» Working data:
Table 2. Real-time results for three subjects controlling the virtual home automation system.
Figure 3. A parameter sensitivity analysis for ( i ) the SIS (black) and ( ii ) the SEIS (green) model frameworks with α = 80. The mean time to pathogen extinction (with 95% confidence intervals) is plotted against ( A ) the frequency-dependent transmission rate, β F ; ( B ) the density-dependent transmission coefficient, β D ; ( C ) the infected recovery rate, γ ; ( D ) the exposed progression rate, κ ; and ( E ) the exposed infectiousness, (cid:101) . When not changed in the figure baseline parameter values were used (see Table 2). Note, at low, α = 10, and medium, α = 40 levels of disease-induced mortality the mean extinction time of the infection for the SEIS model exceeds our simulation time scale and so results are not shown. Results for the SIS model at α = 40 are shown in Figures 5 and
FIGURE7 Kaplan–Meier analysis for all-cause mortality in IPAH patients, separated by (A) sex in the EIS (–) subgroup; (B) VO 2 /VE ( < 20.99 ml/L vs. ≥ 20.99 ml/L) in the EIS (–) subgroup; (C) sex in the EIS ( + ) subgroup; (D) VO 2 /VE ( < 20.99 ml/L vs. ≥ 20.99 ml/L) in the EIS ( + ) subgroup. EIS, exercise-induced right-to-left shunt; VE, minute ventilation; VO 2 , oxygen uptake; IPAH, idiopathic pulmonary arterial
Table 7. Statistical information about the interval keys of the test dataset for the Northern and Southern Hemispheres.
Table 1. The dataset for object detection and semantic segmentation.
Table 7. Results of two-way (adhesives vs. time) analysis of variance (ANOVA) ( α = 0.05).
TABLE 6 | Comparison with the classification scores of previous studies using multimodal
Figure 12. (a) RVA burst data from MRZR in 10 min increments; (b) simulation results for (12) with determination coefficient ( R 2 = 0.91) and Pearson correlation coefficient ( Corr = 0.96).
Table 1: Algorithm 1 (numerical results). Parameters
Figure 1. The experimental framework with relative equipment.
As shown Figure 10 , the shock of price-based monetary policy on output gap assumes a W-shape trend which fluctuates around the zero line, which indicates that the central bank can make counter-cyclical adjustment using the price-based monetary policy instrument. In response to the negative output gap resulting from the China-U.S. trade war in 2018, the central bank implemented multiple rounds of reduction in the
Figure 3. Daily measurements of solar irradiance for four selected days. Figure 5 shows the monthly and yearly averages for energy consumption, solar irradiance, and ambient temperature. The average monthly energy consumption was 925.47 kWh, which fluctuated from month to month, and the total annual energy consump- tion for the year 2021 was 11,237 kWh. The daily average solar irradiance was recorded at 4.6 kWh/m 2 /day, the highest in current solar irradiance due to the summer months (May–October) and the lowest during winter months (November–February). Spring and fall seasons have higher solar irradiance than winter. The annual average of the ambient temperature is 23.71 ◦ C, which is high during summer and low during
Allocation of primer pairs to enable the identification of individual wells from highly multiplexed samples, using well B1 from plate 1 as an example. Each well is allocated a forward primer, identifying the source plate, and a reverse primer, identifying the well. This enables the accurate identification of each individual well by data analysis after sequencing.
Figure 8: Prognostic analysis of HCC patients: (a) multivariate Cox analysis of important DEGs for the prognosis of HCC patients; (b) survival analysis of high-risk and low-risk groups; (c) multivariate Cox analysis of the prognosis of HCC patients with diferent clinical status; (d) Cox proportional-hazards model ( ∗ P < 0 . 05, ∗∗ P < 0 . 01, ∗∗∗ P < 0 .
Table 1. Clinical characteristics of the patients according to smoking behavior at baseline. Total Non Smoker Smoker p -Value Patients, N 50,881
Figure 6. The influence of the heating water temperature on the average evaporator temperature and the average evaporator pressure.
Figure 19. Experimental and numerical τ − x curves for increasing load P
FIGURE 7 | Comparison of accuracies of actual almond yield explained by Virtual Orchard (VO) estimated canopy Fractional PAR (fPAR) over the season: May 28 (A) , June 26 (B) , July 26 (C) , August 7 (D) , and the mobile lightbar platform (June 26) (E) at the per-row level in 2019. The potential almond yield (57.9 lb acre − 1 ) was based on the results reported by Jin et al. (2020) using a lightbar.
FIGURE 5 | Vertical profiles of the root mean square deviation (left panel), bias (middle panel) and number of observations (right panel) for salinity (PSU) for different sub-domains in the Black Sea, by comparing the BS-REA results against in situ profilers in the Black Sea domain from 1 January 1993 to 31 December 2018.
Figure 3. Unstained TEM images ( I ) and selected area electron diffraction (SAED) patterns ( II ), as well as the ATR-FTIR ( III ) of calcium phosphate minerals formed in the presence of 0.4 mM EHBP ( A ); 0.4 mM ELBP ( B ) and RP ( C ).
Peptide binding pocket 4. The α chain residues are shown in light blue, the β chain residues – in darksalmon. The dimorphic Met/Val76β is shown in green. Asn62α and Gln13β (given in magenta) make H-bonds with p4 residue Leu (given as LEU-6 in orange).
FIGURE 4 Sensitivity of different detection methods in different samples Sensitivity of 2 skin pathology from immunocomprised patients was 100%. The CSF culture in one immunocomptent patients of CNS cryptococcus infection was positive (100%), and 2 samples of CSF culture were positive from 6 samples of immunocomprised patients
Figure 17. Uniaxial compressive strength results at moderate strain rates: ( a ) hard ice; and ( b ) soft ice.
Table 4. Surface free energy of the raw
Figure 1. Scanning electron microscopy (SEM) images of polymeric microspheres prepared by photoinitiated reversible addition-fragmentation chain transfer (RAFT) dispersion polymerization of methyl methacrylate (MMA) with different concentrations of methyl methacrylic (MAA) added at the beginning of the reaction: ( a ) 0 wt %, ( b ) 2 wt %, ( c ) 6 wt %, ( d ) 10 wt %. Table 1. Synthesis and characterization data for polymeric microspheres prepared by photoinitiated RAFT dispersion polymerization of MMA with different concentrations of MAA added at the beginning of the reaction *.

» Exercise objective: Look above for the line containing "Table 7. Results" and the line containing "Allocation of primer". Transcribe both, with the lines between them, exactly.

» Answer box:
Table 7. Results of two-way (adhesives vs. time) analysis of variance (ANOVA) ( α = 0.05).
TABLE 6 | Comparison with the classification scores of previous studies using multimodal
Figure 12. (a) RVA burst data from MRZR in 10 min increments; (b) simulation results for (12) with determination coefficient ( R 2 = 0.91) and Pearson correlation coefficient ( Corr = 0.96).
Table 1: Algorithm 1 (numerical results). Parameters
Figure 1. The experimental framework with relative equipment.
As shown Figure 10 , the shock of price-based monetary policy on output gap assumes a W-shape trend which fluctuates around the zero line, which indicates that the central bank can make counter-cyclical adjustment using the price-based monetary policy instrument. In response to the negative output gap resulting from the China-U.S. trade war in 2018, the central bank implemented multiple rounds of reduction in the
Figure 3. Daily measurements of solar irradiance for four selected days. Figure 5 shows the monthly and yearly averages for energy consumption, solar irradiance, and ambient temperature. The average monthly energy consumption was 925.47 kWh, which fluctuated from month to month, and the total annual energy consump- tion for the year 2021 was 11,237 kWh. The daily average solar irradiance was recorded at 4.6 kWh/m 2 /day, the highest in current solar irradiance due to the summer months (May–October) and the lowest during winter months (November–February). Spring and fall seasons have higher solar irradiance than winter. The annual average of the ambient temperature is 23.71 ◦ C, which is high during summer and low during
Allocation of primer pairs to enable the identification of individual wells from highly multiplexed samples, using well B1 from plate 1 as an example. Each well is allocated a forward primer, identifying the source plate, and a reverse primer, identifying the well. This enables the accurate identification of each individual well by data analysis after sequencing.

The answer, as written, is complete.